Even if you already have someone in mind, you cannot skip this step. Picture yourself in 10 to 15 years. Think about where you want to be (NOT what you want to do unless you are absolutely sure). Then start listing the people who have reached that position and whom you admire. Note that they do not have to do the same job as you aim to do. Nor do they have to work for the same company.
Research the people on your list. Google them, look up their Linked In profile, find them in the company directory… Gather as much information about your future mentor(s) as possible. Find out how they got to the position they hold now. And track down their friends and enemies. You don’t want your supervisor to hate your mentor.
You can definitely have more than one mentor but you should limit yourself to 5 as the very maximum. A mentor is a time investment and you will need your time. Don’t pick similar persons. You want to learn unique things from each of them. If you pick multiple mentors, also make sure their advice can be tied together.

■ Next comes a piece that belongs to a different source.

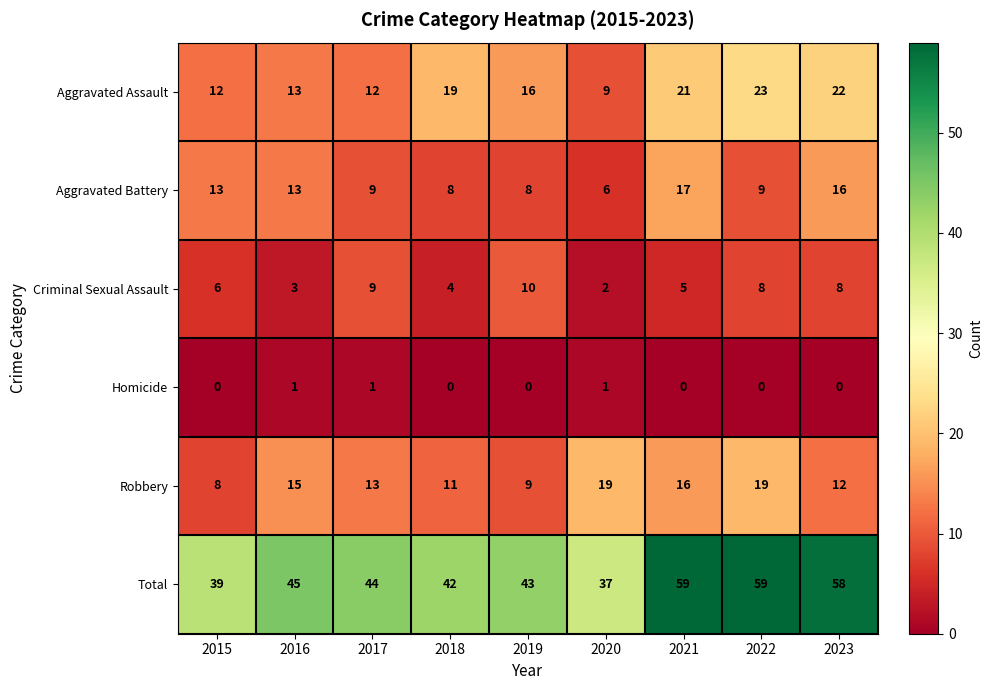

What is the sum of all Robbery values?

122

The most difficult part is to approach your future mentor. Of course you can send him an email to introduce yourself and explain what you want from them but personally, I’m not a big fan of this approach. So I designed my own approach:
- Find out the habits of the person you want to meet with. Does he always come in at 8AM and grabs a coffee? Then be at the coffee machine and have a chat about the weather. Or meet at a company drink. Make your first conversation a well-played coincidence.
- Have you exchanged a few words? Then try to get someone to introduce you. This way your future mentor will be more interested in you. First of all because he recognizes you, second because someone has taken the responsibility to introduce you to him.
- Offer to have lunch or a cup of coffee. Tell your future mentor you heard of him before and are interested in how he does things. He will be flattered that you have gone through the trouble. And because you didn’t just send him an email, which he can easily ignore, he probably will accept your invitation.
Always prepare for an appointment. List the subjects you want to discuss and the questions you’d like to ask. Think about the type of cases in which you would turn to your mentor for advice. Also, be able to clearly describe the time effort you would need from your mentor. If your future mentor is well aware of what will be expected from him, chances he says yes will increase.
- Follow up
Congratulations, if everything went well, you now have a mentor. However, you can never take your mentor for granted. This is a two-way relationship so you will have to invest too. Send your mentor a thank you for his time. Communicate the projects you are working on via email and try to set up a monthly coffee or lunch appointment. Remember that you need something from him, so it’s up to you to take initiative.